In her testimony, Huda said that she got pregnant as a result of the rape, but miscarried under beating.

"I had severe bleeding and lost consciousness... The rape of female detainees was very common. One woman tried to commit suicide several times and she used to bang her head on the wall of the cell. Each time she would lose consciousness for hours."

During her incarceration, Huda said, she witnessed a 20-year-old woman who had also become pregnant after being repeatedly raped:

"After she gave birth, she could not tolerate seeing the baby or keeping him near her in the cell... She couldn't stand hearing the crying of the baby, so she tried to kill him so she would no longer see him. A few days later, a prison guard came and took the infant away."

The plight of the Palestinian women in Syria is an issue that does not seem bother Palestinian leaders in the West Bank and Gaza Strip. These leaders are too busy fighting and inciting violence against each other, against Israel and the US. They have completely forgotten about the suffering of their people in an Arab country such as Syria.

In the past two weeks, the rivalry between the Palestinian Authority's ruling Fatah faction in the West Bank and Hamas in the Gaza Strip seems to have reached new heights, especially after Hamas reportedly broke the bones of dozens of Fatah supporters and officials in the Gaza Strip.

Hamas has accused Fatah of being behind the recent protests against economic hardship that swept the Gaza Strip. As part of its effort to crush the protests, Hamas sent its security officers into the streets to break the arms and legs of many protesters. One of the victims was Atef Abu Seif, the Fatah spokesman in the Gaza Strip, who was kidnapped and badly beaten. He remains in serious condition, with broken arms and legs. Fatah says that Hamas was behind the attack.

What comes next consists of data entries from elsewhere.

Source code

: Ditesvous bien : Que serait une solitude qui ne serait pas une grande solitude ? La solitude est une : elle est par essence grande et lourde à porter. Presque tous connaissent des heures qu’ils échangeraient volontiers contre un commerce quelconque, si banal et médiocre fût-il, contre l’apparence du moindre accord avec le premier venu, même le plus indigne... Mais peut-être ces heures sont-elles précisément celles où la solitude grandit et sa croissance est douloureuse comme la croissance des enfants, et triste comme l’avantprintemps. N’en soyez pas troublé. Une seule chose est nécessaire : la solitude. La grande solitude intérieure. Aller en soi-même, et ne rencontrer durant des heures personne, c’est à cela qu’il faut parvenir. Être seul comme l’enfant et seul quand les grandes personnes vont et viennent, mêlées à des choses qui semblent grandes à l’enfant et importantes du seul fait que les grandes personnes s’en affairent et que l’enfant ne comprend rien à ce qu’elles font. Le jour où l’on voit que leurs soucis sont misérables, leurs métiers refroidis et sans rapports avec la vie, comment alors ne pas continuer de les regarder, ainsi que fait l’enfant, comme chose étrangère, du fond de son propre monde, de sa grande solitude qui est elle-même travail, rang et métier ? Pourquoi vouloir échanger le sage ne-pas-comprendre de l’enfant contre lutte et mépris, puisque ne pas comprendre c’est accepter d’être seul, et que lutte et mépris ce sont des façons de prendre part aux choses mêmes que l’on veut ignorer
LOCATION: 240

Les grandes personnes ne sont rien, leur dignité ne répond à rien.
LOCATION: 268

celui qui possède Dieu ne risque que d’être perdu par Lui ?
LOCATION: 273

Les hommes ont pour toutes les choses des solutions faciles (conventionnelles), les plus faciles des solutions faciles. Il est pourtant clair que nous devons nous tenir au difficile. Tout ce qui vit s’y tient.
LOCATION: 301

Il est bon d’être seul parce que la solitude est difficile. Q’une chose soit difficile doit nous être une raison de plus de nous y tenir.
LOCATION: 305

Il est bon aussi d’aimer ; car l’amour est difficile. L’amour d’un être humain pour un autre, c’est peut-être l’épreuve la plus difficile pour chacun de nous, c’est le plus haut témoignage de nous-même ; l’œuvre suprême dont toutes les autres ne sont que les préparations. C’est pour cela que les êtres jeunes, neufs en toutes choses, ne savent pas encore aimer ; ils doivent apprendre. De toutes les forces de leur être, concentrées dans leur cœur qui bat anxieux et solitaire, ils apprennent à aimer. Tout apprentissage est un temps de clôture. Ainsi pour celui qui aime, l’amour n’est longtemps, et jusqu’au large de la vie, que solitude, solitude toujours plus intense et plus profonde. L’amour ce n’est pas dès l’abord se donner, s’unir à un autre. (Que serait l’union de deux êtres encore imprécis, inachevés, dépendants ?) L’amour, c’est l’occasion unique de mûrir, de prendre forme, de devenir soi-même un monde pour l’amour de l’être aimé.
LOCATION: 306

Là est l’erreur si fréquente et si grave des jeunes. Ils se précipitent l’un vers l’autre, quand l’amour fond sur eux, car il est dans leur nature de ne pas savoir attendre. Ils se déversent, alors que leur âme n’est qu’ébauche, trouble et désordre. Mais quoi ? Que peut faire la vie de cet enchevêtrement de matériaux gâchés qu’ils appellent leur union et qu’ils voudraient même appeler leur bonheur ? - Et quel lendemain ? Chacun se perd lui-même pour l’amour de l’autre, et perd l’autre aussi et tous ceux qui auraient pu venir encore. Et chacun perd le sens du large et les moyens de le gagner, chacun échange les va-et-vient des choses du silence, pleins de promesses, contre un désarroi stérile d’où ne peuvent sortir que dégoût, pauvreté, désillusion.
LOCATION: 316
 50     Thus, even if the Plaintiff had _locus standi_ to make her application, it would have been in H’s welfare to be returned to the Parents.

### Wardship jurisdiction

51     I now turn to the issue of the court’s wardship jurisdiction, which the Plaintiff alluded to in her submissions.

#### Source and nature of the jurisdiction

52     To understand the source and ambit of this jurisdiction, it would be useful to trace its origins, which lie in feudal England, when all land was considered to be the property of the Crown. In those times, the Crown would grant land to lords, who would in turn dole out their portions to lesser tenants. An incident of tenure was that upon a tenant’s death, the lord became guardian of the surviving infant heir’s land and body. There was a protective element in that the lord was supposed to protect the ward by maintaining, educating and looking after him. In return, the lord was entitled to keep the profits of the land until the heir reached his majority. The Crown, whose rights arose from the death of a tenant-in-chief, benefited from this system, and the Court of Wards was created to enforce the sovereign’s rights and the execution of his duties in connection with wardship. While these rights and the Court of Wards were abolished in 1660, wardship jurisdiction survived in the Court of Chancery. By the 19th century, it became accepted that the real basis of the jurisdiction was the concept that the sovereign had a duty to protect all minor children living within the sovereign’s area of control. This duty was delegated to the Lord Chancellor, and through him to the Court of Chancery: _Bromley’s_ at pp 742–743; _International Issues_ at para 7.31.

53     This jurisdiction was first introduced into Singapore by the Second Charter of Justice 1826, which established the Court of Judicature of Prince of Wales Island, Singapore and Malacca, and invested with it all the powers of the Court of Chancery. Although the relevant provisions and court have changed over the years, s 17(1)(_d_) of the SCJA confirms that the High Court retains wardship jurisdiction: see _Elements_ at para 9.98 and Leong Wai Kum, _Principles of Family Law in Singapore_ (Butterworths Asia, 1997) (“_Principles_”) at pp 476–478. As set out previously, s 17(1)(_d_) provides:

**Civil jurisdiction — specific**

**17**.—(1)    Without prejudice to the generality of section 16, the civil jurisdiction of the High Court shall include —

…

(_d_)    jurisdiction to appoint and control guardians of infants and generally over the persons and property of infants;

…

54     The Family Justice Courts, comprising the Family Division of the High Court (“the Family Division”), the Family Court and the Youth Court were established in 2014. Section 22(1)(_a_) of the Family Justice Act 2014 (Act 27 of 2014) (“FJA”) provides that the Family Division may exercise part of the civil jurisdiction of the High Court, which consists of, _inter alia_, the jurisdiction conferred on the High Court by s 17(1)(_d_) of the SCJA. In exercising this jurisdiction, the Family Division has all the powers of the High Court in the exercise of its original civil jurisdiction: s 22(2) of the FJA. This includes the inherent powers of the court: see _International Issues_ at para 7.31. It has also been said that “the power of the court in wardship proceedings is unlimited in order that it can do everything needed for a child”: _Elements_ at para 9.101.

Fatah officials have responded to the Hamas crackdown by calling Hamas a terrorist organization and comparing its security forces to Nazi Germany's secret police, the Gestapo. Palestinian Authority President Mahmoud Abbas has also reacted with fury to the crackdown on his supporters in the Gaza Strip. Hamas, he said, will "end up in the dustbin of history."

For the Palestinian women in Syria, the ongoing dispute between Fatah and Hamas is the last thing they seem to care about. These women, who are being subjected to rape and various forms of torture in Syrian prisons, are the victims of failed Palestinian leaders who seem to only care about holding on to their bank accounts and their jobs. Not a single Fatah or Hamas official -- or the United Nations or Western so-called "human-rights" groups -- has spoken out against the plight of Palestinian women in Syria. Why should they, when all they do most of their time is throw mud at each other while at the same time continuing to incite their people against Israel and the US?